Metrics

The JaaS operator exposes a Prometheus metrics endpoint covering controller-runtime’s
standard families plus a custom jaas_* family the reconciler registers. Scrape
it for dashboards and feed it into the shipped alerts
.
The binary
controller-runtime’s Prometheus endpoint binds --metrics-bind-address (default
:8083), serving the standard text exposition format at /metrics. Setting it
to 0 disables the endpoint. The default deliberately avoids controller-runtime’s
built-in :8080, which would collide with the Jsonnet HTTP port.
The full flag list with defaults is on the configuration page .
Metrics reference
The operator exports these custom jaas_* metrics, registered against
controller-runtime’s registry so they ride the same /metrics endpoint:
| Metric | Type | Labels | Meaning |
|---|---|---|---|
jaas_snippet_reconcile_total | counter | namespace, name, status, reason | One bump per reconcile that touches the Ready condition. status is True/False; reason is the Reason constant from the snippet’s condition. |
jaas_snippet_rendered_bytes | histogram | namespace, name | Rendered artifact size, observed only on Synced reconciles. Buckets run 256 B…64 MiB. |
jaas_snippet_rate_limited_total | counter | namespace, name | Reconciles deferred by the per-snippet token bucket. Paired with the RateLimited Warning event. |
jaas_snippet_eval_unavailable_total | counter | namespace, name | Reconciles deferred because the global concurrent-eval cap was full.

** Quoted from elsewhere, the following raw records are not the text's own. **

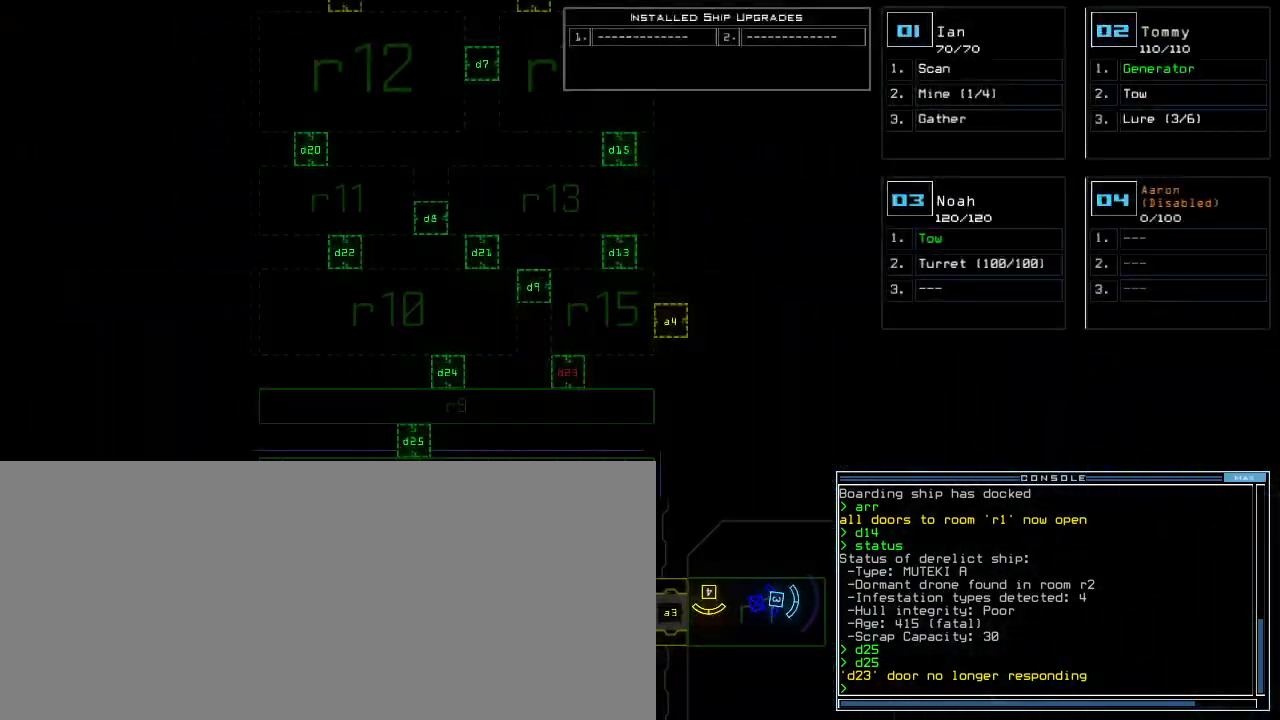
{"keys": ["down", "space"], "events": [[140, "down", "down"], [300, "d", "down"], [340, "d", "up"], [420, "d", "down"], [420, "space", "down"], [480, "d", "up"]]}
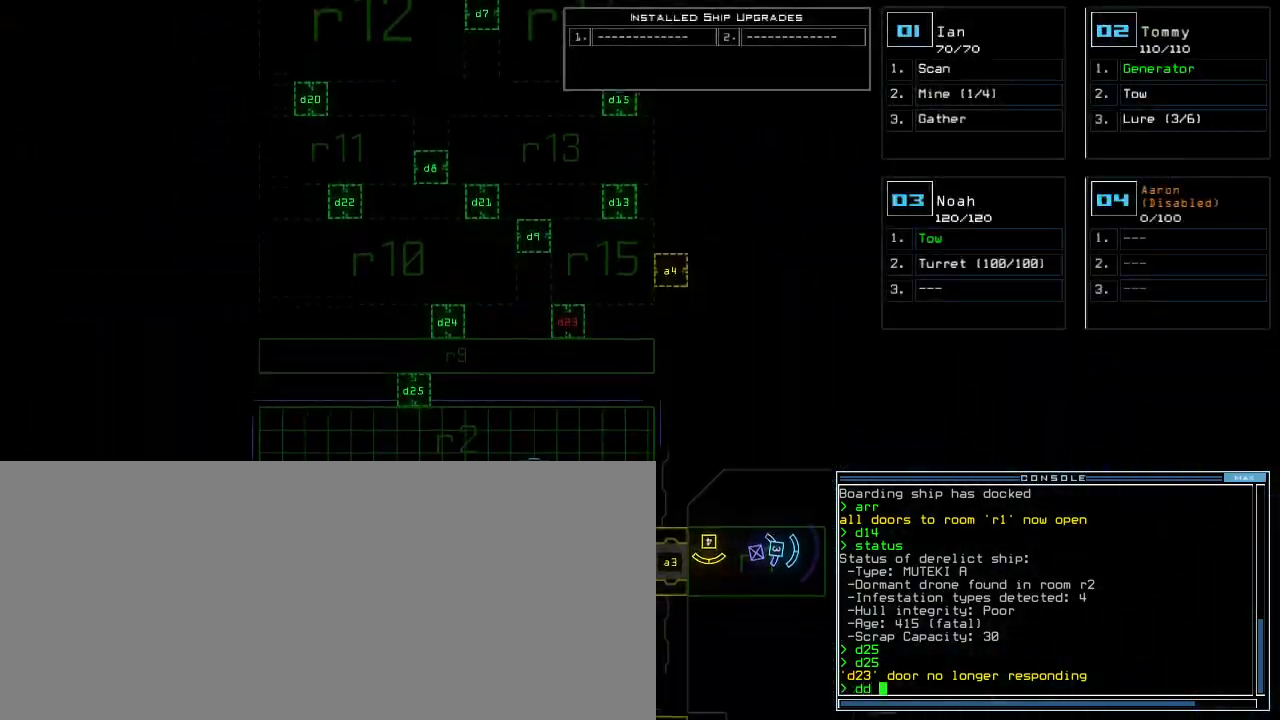
{"keys": ["down"], "events": [[40, "a", "down"], [100, "space", "up"], [140, "a", "up"], [320, "1", "down"], [360, "1", "up"], [360, "return", "down"], [440, "return", "up"]]}
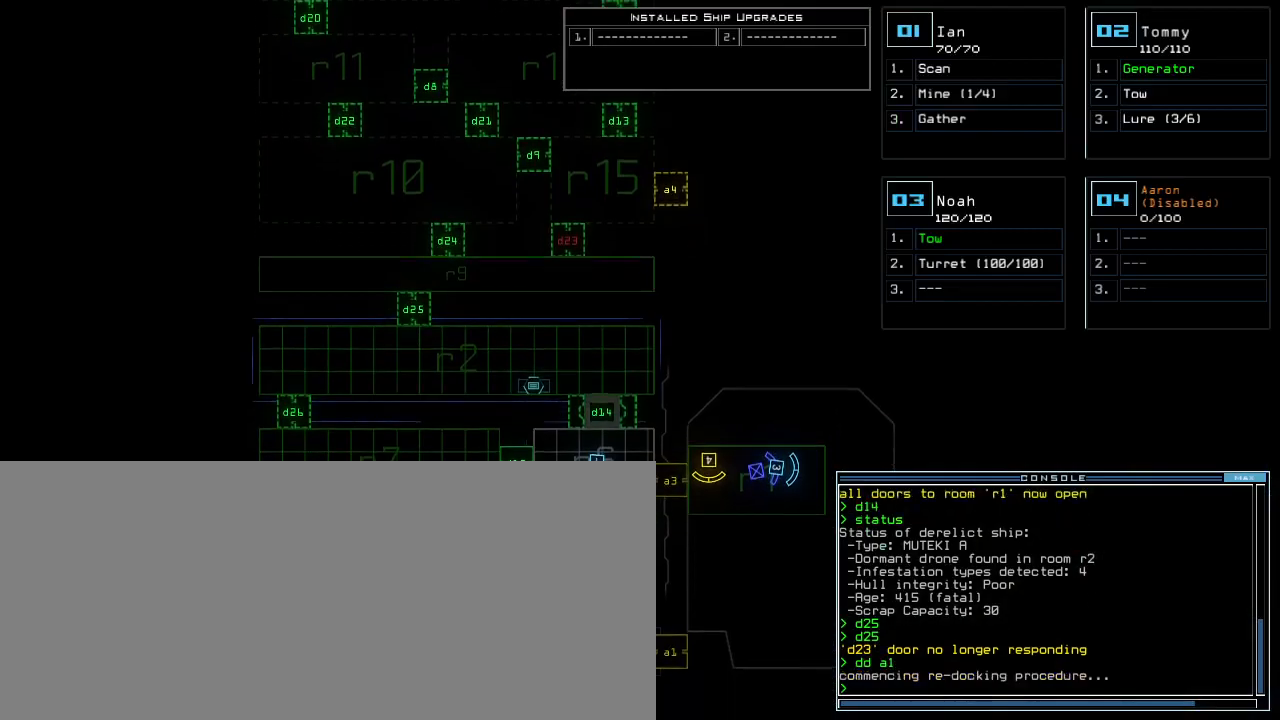
{"keys": ["down"]}
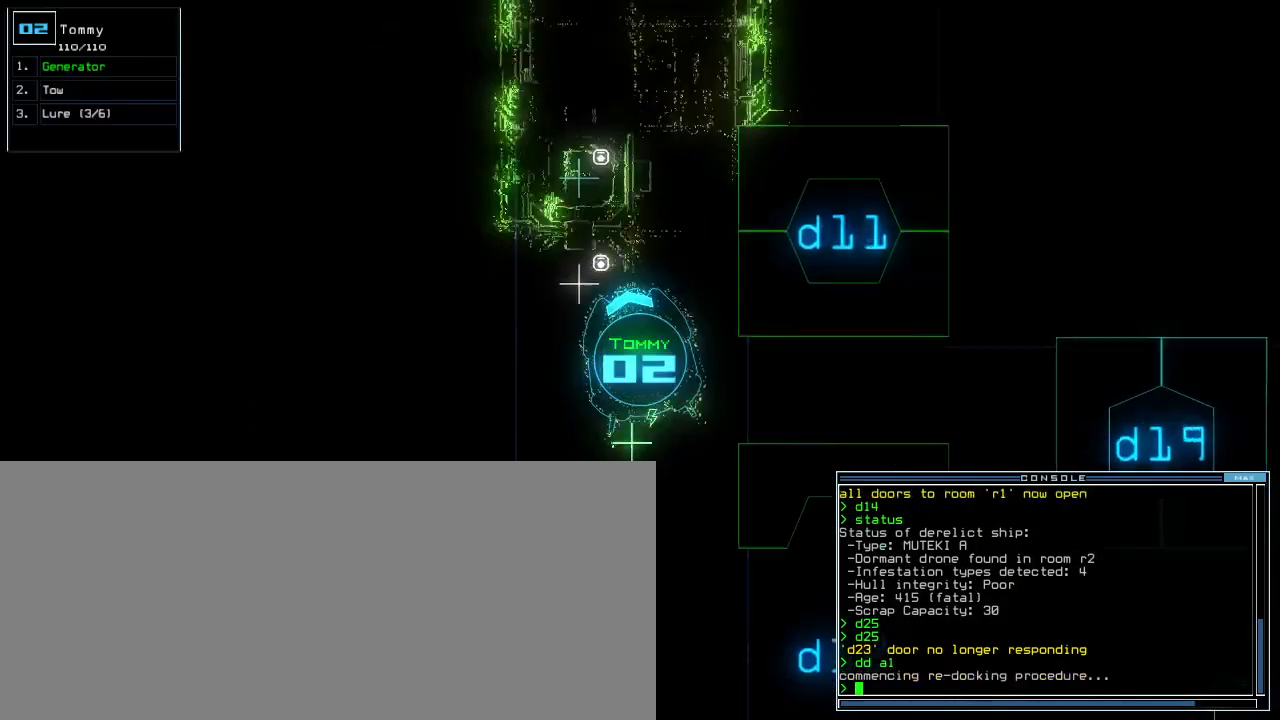
{"keys": ["down", "right"], "events": [[160, "right", "down"]]}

Paired with the EvalUnavailable Warning event. |
jaas_snippet_force_drop_total | counter | namespace, name, reason | Snippets whose finalizer was force-dropped because Publisher.Withdraw kept failing past --max-withdraw-wait or hit a permanent API error. reason names the trigger (withdraw_timed_out, tenant_client_permanent, withdraw_permanent). Sustained non-zero values mean orphaned tarballs are accumulating; see the storage-recovery runbook
. |
jaas_eval_in_flight | gauge | — | Evaluations currently holding a slot in the global concurrent-eval semaphore. Reads through to the live count on every scrape. |
jaas_eval_max_concurrent | gauge | — | Configured ceiling of the semaphore (--max-concurrent-evals). Zero means the gate is disabled — any saturation alert must guard on this being non-zero. |
jaas_eval_unavailable_total | counter | — | Process-global accumulator of evaluations the semaphore rejected, across the HTTP and operator paths. Monotonic; resets on restart. |
jaas_eval_outstanding_timed_out | gauge | — | Evaluation goroutines whose parent’s context fired before the synchronous go-jsonnet call returned. Sustained non-zero readings flag a runaway snippet. |
jaas_storage_sweep_failures_total | counter | — | Background storage-sweep passes that returned an error. The sweep removes orphaned .tar.gz.tmp residue; failures here don’t block reconciles but let stale files accumulate. |
jaas_webhook_cert_renewal_failures_total | counter | — | Self-signed cert renewal attempts that returned an error. Sustained non-zero values flag RBAC drift or a write-permission loss on --webhook-cert-dir; the existing cert’s natural expiry is the deadline before admission breaks cluster-wide. |
jaas_tenant_token_mint_failures_total | counter | namespace, serviceAccount | TokenRequest mints that returned an error. Sustained non-zero values on a pair indicate revoked serviceaccounts/token: create or a deleted namespace; affected snippets pin Ready=Unknown. |
jaas_crd_watch_engagement_failures_total | counter | gvk | EngageFluxWatch calls that returned an error. Sustained non-zero values on a GVK mean dependent snippets won’t re-render on upstream source events until the watch engages. |
The eval gauges (jaas_eval_in_flight, jaas_eval_max_concurrent,
jaas_eval_outstanding_timed_out) reflect the global concurrent-eval cap; see
evaluation and security
for how that cap works
and how to size --max-concurrent-evals.
Alongside these, controller-runtime contributes its standard families for free —
controller_runtime_reconcile_total, controller_runtime_reconcile_time_seconds,
the workqueue_* series (depth, latency, retries), and the Go/process
collectors. The shipped alerts
build on both the jaas_*
metrics and these controller-runtime signals.
Querying with PromQL
Once scraped, a few PromQL queries answer the common questions:
# Rate of failed reconciles per snippet, excluding healthy/intentional states.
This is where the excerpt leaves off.